Earlier this year we launched a call for evidence for a forthcoming report on community centred approaches to health. Among the many brilliant examples shared were several initiatives championing the Community Connector model. Delivered by communities, for communities, this model focuses on what matters to a person, not what the matter is with them.

Recognising that people are best placed to make decisions about their own lives and that communities have assets that can enable positive change, this approach is gaining traction, from the well-established Local Area Coordination Network to smaller scale pilot projects.

Here are three powerful examples of place-based initiatives bridging the gap between services and communities.

Leeds neighbourhood networks

The Leeds Neighbourhood Network comprises 37 voluntary organisations across the city working with members and volunteers to improve health and wellbeing. Through a range of activities like advice and information, help around the home, and healthy living activities, the network promotes community participation, social connection and healthy ageing at a local level. In a recent evaluation, the network’s innovative approach was shown to address three stages of healthy ageing:

  • Preventing ill health through community-based activities and support, helping people to manage long-term conditions
  • Delaying illness severity and maintaining a good quality of life, as well as easing the demand on health and social care services
  • Reducing demand pressures on healthcare providers by assisting individuals with significant support needs, including frail older people or those with chronic or multiple conditions such as dementia or cancer

North Central London ICS

In line with the Core20PLUS5 agenda to reduce health inequalities, people in North Central London with influence in their community are helping other residents engage with health services. These ‘Community Connectors’ offer health checks and link local people into self-management support. Offering unique insight into the barriers people living in their communities’ face, connectors enable excluded communities to have a stronger voice and are ideally placed to advise local NHS services on how these can be overcome and what makes a good service. 

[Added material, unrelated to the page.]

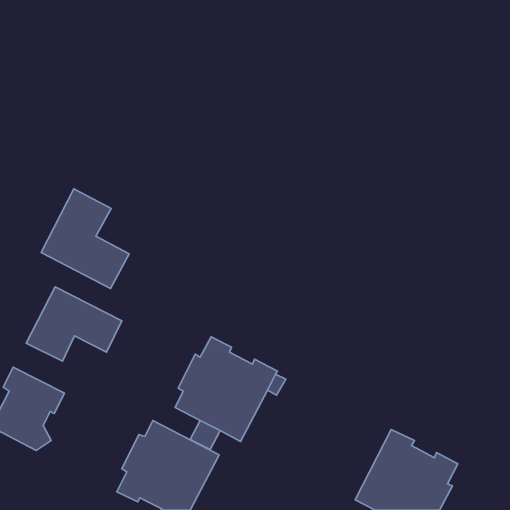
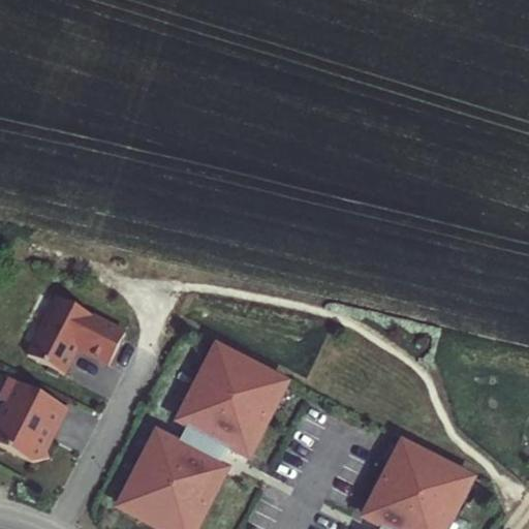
building: [41,189,129,288] -> none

Involve Northwest/Wirral Council

In the Wirral, a Community Connector programme draws on asset-based community development (ABCD) principles and behaviour change principles to address health and wellbeing locally. The Community Connectors are commissioned by the Public Health team at Wirral Council and are employed by a third sector partner, Involve Northwest. Connectors serve as the missing link between residents and public services and identify what support is needed for people to move forward and achieve their aspirations. To do this, they visit people at home or in a place of their choosing and offer support around specific challenges, goal setting and signposting to activities and services. More than 5,000 people in the Wirral are taking part in the programme.

As the grid below shows, these approaches benefit people, communities and the health and care system, leading to reduced GP appointments, lower A&E attendance and less demand for a range of other services that are under pressure.

This evidence is collated from the Local Area Coordination Network and the three examples shared above.

While the beginnings of a new community paradigm are emerging that hold promise for the future of the NHS, the value of working with communities for good health and wellbeing is absent from the workforce plan. Perpetuating a deficit-led approach, the plan presents the system as a vehicle for treating illness rather than preventing it and enabling good health.

In doing so, it misses what many in the NHS have already grasped. From North London to the Wirral, it’s clear that investing in communities can provide solutions to some of our biggest health and care challenges. The training and retention of staff and the reform of how they practice are necessary steps to ensuring the NHS survives to its centenary. But opening its doors to the talents, energies and insights of communities, are what we need for the institution – and its staff – to thrive.